AFSCME spokesman Todd Stenhouse didn’t respond to a question about the fees. In a statement, he said the union represents 26,000 of the lowest-paid employees in the UC system.
“No serious person believes that these wealthy ideological extremists are actually interested in helping the workers we represent win better pay, benefits or more job security,” Stenhouse said of the Freedom Foundation. “Instead, this lawsuit seeks only to expand power for the wealthy and undermine unions at the expense of the most vulnerable workers in our economy.”
The legal complaint describes an involved process that Marsh and the other plaintiffs faced when they tried to leave the union. Marsh had difficulty getting union representatives to return his phone calls and email. Finally, someone told him he had to submit his request to leave in writing within 30 days of his union’s contract expiring.
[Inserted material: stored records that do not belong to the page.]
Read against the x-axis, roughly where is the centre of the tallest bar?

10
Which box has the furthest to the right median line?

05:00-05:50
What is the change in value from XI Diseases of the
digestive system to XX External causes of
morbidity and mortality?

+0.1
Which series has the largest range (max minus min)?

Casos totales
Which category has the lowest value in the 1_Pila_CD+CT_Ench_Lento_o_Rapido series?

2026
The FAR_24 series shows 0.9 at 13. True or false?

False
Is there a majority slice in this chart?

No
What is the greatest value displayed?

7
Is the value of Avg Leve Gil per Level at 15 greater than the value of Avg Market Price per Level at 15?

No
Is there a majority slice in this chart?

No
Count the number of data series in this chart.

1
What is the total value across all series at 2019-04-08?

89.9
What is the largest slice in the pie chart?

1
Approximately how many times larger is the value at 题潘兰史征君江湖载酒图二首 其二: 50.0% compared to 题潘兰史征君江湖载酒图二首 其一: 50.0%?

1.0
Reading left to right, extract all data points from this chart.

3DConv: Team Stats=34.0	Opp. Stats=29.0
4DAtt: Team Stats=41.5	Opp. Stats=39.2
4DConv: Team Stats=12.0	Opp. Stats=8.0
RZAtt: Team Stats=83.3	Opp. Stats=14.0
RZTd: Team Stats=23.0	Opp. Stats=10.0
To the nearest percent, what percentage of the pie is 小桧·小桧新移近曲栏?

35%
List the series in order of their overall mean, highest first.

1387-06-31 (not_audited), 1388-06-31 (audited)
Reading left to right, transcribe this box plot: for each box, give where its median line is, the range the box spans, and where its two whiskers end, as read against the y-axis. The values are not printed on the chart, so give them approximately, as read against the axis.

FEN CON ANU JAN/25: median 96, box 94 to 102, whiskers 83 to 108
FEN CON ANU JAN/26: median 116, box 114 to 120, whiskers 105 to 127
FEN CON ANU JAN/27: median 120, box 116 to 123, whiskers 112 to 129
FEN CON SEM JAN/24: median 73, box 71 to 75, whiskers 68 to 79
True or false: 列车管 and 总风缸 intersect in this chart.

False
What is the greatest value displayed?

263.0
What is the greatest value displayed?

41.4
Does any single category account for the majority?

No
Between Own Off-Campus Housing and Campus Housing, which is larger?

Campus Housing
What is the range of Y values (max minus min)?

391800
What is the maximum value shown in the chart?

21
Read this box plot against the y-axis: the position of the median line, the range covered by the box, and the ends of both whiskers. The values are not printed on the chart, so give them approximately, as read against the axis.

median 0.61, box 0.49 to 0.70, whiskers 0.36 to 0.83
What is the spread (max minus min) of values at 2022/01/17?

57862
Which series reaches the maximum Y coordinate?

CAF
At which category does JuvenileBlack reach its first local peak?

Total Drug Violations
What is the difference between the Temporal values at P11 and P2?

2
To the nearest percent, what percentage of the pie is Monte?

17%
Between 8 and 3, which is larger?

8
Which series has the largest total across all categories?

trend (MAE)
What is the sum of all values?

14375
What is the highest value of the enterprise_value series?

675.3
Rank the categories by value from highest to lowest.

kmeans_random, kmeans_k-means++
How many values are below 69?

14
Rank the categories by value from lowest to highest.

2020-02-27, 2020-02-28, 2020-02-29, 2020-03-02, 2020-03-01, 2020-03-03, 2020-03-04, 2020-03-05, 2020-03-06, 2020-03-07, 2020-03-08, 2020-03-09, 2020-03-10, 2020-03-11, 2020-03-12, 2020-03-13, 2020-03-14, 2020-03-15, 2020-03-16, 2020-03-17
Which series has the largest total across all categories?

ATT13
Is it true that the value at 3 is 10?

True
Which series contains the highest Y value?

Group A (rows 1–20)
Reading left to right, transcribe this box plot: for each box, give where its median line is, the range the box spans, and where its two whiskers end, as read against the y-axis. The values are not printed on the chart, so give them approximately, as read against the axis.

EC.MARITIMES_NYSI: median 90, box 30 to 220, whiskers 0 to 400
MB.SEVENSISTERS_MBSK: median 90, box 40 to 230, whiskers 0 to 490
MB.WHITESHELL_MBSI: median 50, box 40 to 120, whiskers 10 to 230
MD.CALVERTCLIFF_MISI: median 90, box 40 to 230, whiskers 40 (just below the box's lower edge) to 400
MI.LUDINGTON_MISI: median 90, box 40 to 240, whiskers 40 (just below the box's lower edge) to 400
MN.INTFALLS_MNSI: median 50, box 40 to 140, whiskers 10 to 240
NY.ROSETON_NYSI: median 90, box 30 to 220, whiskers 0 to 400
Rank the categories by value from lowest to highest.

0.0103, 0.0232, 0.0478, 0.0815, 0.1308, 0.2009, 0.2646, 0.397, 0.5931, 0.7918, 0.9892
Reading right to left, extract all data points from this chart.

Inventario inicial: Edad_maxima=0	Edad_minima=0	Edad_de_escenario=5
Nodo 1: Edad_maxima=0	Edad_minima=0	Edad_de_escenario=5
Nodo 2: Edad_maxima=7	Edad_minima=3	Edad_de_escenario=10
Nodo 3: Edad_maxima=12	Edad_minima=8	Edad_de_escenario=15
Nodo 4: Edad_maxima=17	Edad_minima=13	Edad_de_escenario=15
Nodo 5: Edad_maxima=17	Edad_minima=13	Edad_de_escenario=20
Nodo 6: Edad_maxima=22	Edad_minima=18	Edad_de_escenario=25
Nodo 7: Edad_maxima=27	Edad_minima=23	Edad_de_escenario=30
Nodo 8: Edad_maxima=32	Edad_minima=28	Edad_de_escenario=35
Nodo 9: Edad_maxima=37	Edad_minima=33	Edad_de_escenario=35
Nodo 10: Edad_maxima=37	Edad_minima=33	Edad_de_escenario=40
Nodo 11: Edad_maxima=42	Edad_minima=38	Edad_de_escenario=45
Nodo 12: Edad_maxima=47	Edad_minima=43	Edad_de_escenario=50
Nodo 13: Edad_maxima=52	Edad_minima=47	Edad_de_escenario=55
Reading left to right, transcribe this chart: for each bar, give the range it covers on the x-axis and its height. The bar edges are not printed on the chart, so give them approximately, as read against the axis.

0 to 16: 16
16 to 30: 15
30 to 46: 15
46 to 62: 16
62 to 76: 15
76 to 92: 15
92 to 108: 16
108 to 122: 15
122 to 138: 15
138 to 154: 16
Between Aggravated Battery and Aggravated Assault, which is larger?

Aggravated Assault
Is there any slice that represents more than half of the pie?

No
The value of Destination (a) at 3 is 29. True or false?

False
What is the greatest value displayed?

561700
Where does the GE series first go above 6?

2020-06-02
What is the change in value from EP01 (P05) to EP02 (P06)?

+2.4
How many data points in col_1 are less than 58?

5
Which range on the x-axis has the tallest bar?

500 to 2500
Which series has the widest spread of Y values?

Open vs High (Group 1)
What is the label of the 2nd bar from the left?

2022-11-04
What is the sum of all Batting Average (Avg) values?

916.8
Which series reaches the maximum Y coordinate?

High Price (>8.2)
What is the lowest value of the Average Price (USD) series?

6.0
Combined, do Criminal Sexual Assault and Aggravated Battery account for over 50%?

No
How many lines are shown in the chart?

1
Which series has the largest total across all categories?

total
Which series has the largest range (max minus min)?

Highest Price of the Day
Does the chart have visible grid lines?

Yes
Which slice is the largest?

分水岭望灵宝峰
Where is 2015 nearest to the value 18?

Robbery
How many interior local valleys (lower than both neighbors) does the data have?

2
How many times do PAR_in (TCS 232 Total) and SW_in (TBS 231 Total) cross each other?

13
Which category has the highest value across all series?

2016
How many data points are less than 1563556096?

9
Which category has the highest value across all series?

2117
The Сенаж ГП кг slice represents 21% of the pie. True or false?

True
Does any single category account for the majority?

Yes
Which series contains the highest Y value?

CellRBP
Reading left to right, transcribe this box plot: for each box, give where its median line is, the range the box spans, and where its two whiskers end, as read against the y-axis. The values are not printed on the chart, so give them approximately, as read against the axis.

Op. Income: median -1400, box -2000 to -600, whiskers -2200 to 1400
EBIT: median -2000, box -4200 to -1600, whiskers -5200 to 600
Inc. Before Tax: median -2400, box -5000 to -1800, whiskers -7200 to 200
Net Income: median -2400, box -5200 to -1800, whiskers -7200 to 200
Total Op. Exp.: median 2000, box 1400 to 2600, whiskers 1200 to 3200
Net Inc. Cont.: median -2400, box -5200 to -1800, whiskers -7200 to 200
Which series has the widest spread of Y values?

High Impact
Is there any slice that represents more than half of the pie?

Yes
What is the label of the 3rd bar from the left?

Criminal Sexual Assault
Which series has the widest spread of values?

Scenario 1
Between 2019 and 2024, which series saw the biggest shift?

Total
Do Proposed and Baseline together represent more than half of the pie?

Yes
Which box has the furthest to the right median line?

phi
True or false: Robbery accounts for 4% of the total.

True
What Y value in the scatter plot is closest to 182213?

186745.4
After he did that, he learned of a new process he had to go through to stop paying the fees.
That process requires workers to submit another written request, this time within a 30-day window that runs from 75 days to 45 days before the anniversary of the day the worker joined the union.
“The entire process is just very vague from start to finish,” said Freedom Foundation attorney Mariah Gondeiro.
Workers who attempted to leave met with conflicting information from union representatives, Gondeiro said.
“The union did not inform them of their rights,” she said. “And when they asked to clarify, they evaded their request or provided information that was not true.”
AFSCME was named in a similar lawsuit last year from a UC Irvine worker who wanted to leave her union but couldn’t. Parties to that lawsuit are waiting for a judge’s decision.